BEGIN Provided data
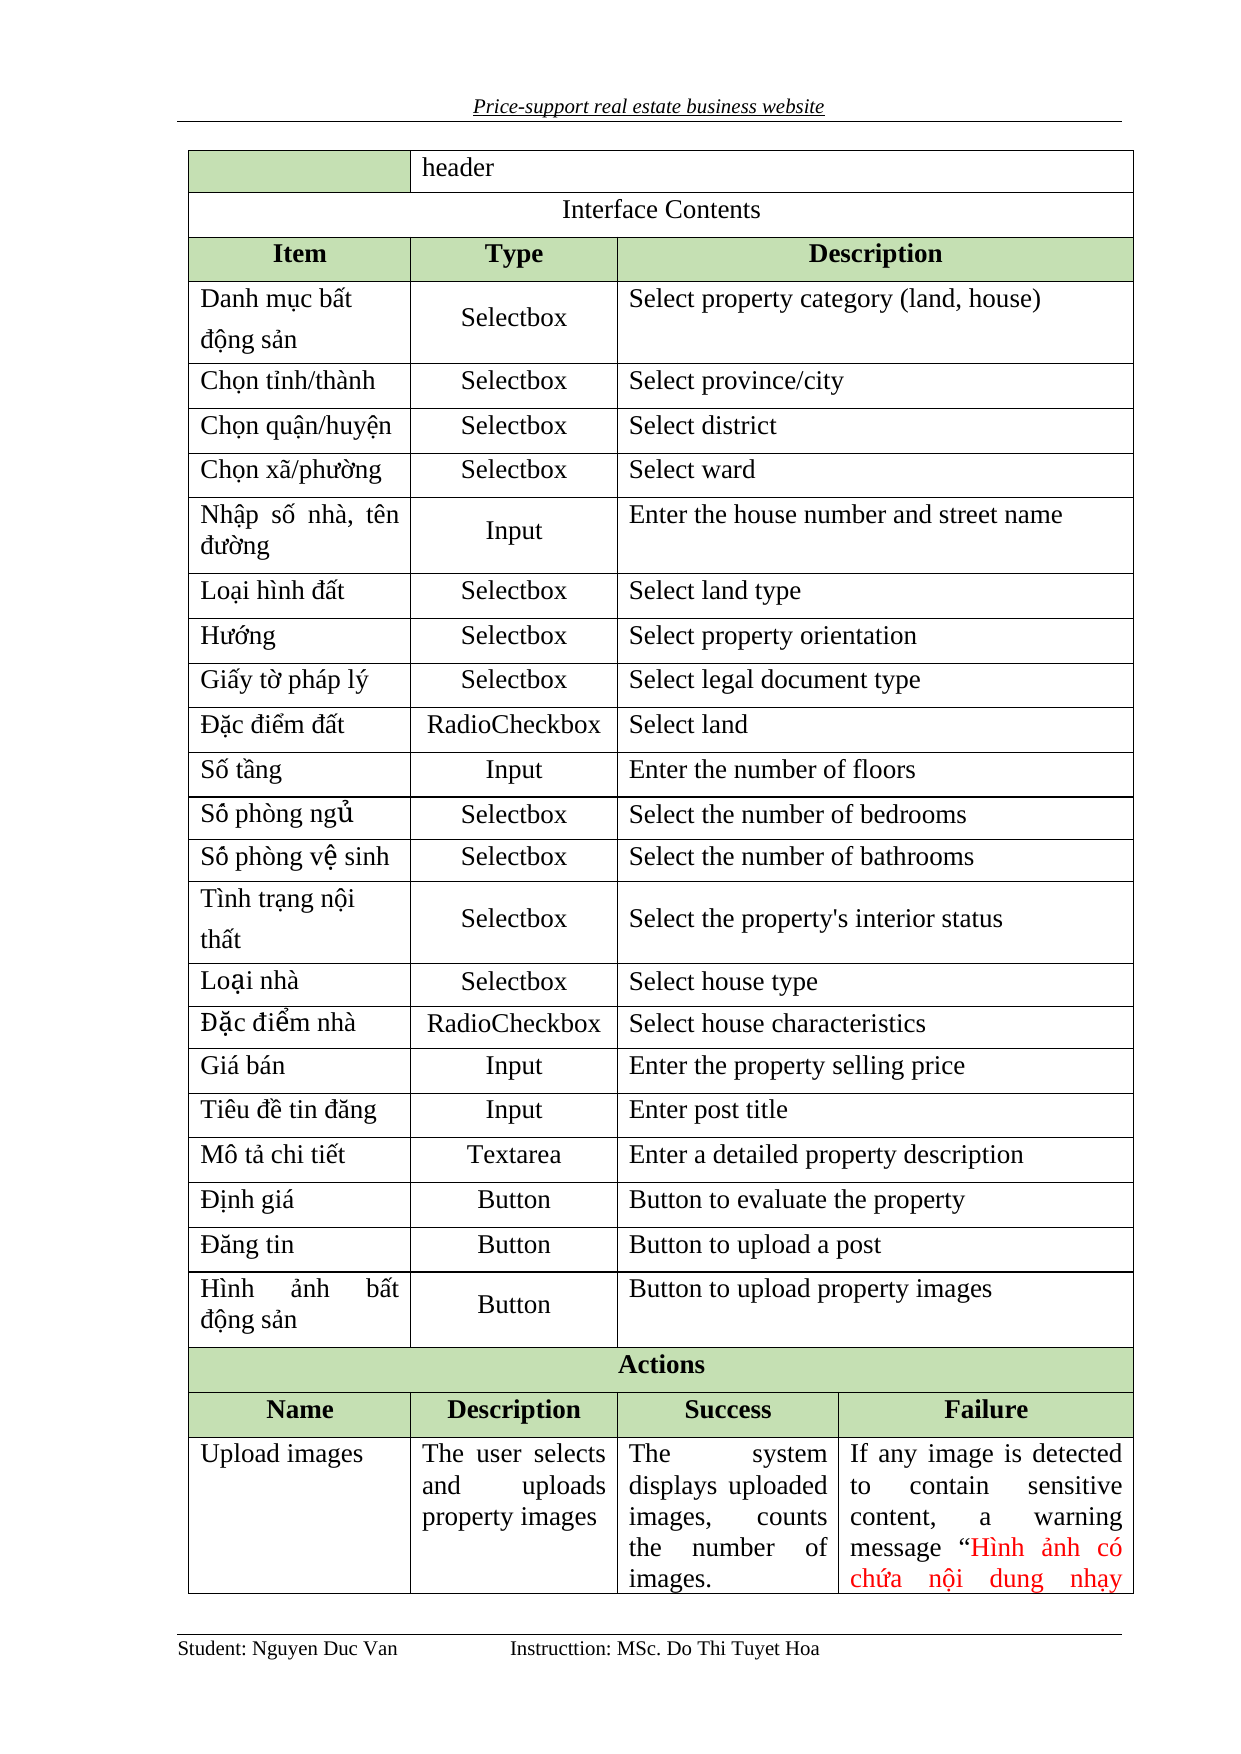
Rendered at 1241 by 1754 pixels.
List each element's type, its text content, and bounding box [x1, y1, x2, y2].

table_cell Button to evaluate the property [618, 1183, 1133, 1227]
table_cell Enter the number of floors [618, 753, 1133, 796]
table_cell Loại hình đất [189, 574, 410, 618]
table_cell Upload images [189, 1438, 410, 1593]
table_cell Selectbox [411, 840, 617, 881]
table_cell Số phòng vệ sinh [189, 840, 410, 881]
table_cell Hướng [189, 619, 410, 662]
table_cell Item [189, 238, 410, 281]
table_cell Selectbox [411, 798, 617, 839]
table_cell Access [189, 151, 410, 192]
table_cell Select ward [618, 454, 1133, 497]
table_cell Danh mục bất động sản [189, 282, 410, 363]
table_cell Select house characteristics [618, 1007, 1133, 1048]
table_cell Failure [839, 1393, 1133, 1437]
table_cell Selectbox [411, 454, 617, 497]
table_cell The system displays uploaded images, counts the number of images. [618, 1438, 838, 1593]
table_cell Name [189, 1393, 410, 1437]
END Provided data
_Your objective_: Repeat the material exactly and drop each image.

_Written answer_:
Rendered at 1241 by 1754 pixels.
List each element's type, its text content, and bounding box [x1, y1, x2, y2].

table_cell Button to evaluate the property [618, 1183, 1133, 1227]
table_cell Enter the number of floors [618, 753, 1133, 796]
table_cell Loại hình đất [189, 574, 410, 618]
table_cell Upload images [189, 1438, 410, 1593]
table_cell Selectbox [411, 840, 617, 881]
table_cell Số phòng vệ sinh [189, 840, 410, 881]
table_cell Hướng [189, 619, 410, 662]
table_cell Item [189, 238, 410, 281]
table_cell Selectbox [411, 798, 617, 839]
table_cell Access [189, 151, 410, 192]
table_cell Select ward [618, 454, 1133, 497]
table_cell Danh mục bất động sản [189, 282, 410, 363]
table_cell Select house characteristics [618, 1007, 1133, 1048]
table_cell Failure [839, 1393, 1133, 1437]
table_cell Selectbox [411, 454, 617, 497]
table_cell The system displays uploaded images, counts the number of images. [618, 1438, 838, 1593]
table_cell Name [189, 1393, 410, 1437]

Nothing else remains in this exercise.